On 10 June 2024, the Associate Minister of Finance, Hon David Seymour, issued a new Ministerial directive letter relating to the processing of applications by the Overseas Investment Office (OIO).

This clearly indicates the Government’s desire to encourage foreign investment by instructing the OIO to expedite the consent processing timeframes, limiting the considerations the OIO takes into account and minimising compliance costs with the aim of making it more attractive for foreign investors to invest in New Zealand.

A summary of the directives is set out below our commentary.

Our comments

Compared to the previous directive issued in November 2021, this new letter is focused on efficiency, reducing the processing burden for investors, and starts from the assumption that overseas investment is in the national interest.

By aiming to reduce processing times and compliance costs, the new directive addresses two of the main barriers that have historically deterred investors. However, while a focus on shorter processing time for 80% of applications is positive step, it fails to provide the certainty investors need, as they will not know in advance whether they fall within that 80%. Without fixed timeframes, investors will not have sufficient certainty for this to translate into shorter commercial timeframes. It will also take time to see the impact of the directive on the processing of applications.

In terms of encouraging investment in the energy sector, this directive is likely to prove beneficial for investors in utility-scale solar generation projects, as the OIO has processed many solar applications and is now familiar with the solar investment process. However, for less familiar or novel renewable energy developments, such as offshore wind, battery energy storage systems and hydrogen, these are likely to fall within the longer timeframes.

Overall, it will be a matter of waiting for the statistics to show whether the OIO is able to comply with this directive on processing timeframes and whether these are being achieved by the OIO. It is not clear whether there was consultation with the OIO as to whether the directed timeframes are actually achievable. 

LINZ has been directed to carry out less verification in low-risk applications by relying more on applicants’ statutory declarations and limiting external verification to cases where there are reasons to suspect information is unreliable. This is a positive move that will save time and better direct resources towards high-risk applications.

The application of the existing exemption from the Act for persons, transactions, rights, interests or assets that are majority owned and substantially controlled by New Zealanders, being generally granted to non-listed companies, managed investment schemes and limited partnerships where they meet certain criteria is another positive step, but we would like to have seen extended to include NZX-listed companies that are substantially New Zealand-operated. This would have encouraged both investment and listings on the NZX.

The directives on the farm land advertising exemption are also positive, particularly in relation to property that is not up for sale, but we suggest the Government should carry out a more fulsome review of the situations when farm land advertising is required. We frequently deal with situations where the advertising for a particular transaction has no reasonable basis in the context of the transaction and consultation with practitioners on these would likely provide useful guidance for legislative change in this area. We would also like to see consideration given to creating an overall exemption from the farm land advertising requirement where the obtaining of an exemption has become a well-trodden path, for example for a lease of less than 35 years for a solar farm development.
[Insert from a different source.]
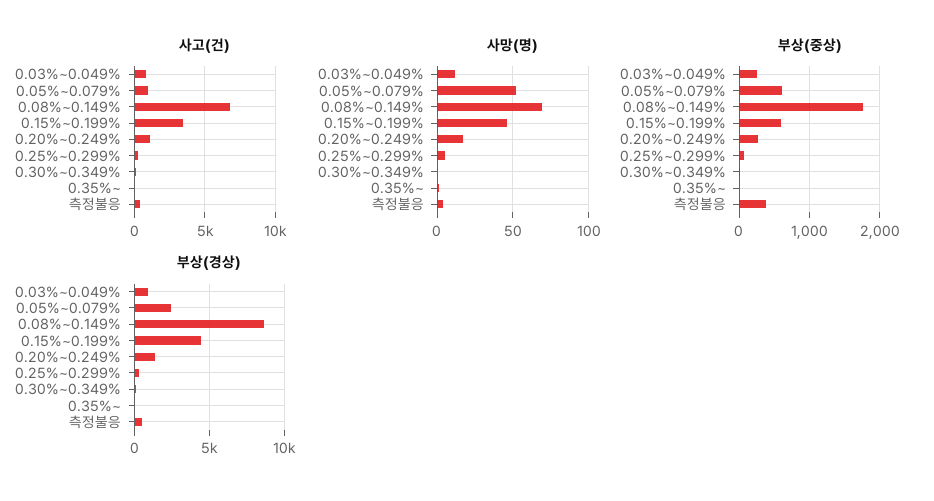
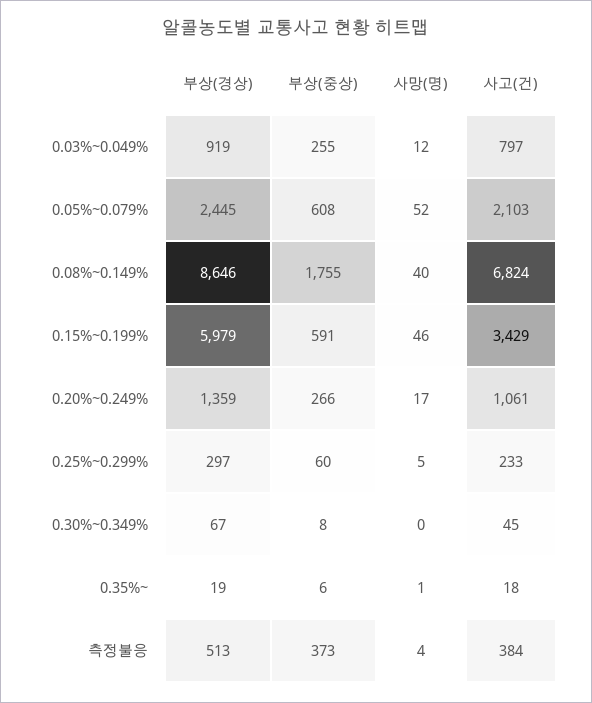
사고(건), 0.05%~0.079%: 1000 -> 2103
사망(명), 0.08%~0.149%: 70 -> 40
부상(경상), 0.15%~0.199%: 4500 -> 5979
Investors now are obtaining these as a matter of course and it seems an unnecessary administrative and financial hurdle to jump through, that is no longer justified.

Next steps

The directive letter is part of a broader three-step strategy to improve overseas investment in New Zealand. The first step was to reduce decision-making by Ministers, other than decisions involving national interest and national security transactions. The final step will be a comprehensive rewrite of the Overseas Investment Act to further streamline processes and reduce barriers to investment, but the Government has not yet indicated the scope or timeframe of the rewrite.
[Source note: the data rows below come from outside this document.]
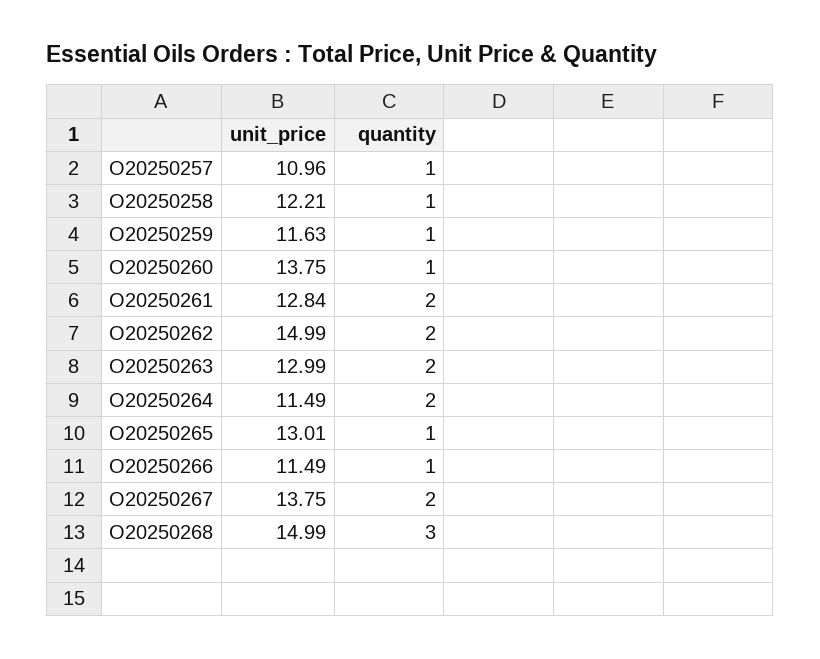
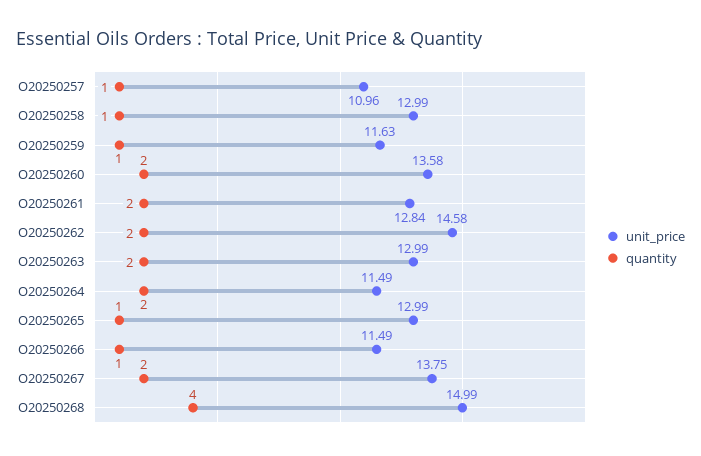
unit_price, O20250258: 12.21 -> 12.99
unit_price, O20250260: 13.75 -> 13.58
quantity, O20250260: 1 -> 2
unit_price, O20250262: 14.99 -> 14.58
unit_price, O20250265: 13.01 -> 12.99
quantity, O20250268: 3 -> 4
The new directive letter is now in force. Investors seeking information on how this could benefit their investment strategies in New Zealand should consult one of our experts.

The new directive letter introduces several significant changes to the consent processing framework. 

Key aspects include:

  • Processing Timeframes: LINZ is now expected to process 80% of consent applications in half the statutory timeframes. The remaining 20%, which includes more complex and higher-risk applications, will still have the full statutory period for processing.
  • Risk-Based Approach: The directive emphasises a risk-based approach to verifying information and streamlining consent processes. Resources will be focused on higher-risk applications while expediting low-risk ones.
  • Government Policy: LINZ should administer the regime in a manner that focuses on realising the benefits of overseas investment to support the Government’s economic objectives
  • Simplification and Duplication Removal: The directive reduces double handling by eliminating the need for LINZ to assess aspects already covered by other regulatory bodies or regimes, such as competition assessments by the Commerce Commission or planning aspects under the Resource Management Act.
  • Less verification: LINZ has been directed to carry out less verification in low-risk applications by relying more on applicants’ statutory declarations and limiting external verification to cases where there are reasons to suspect information is unreliable.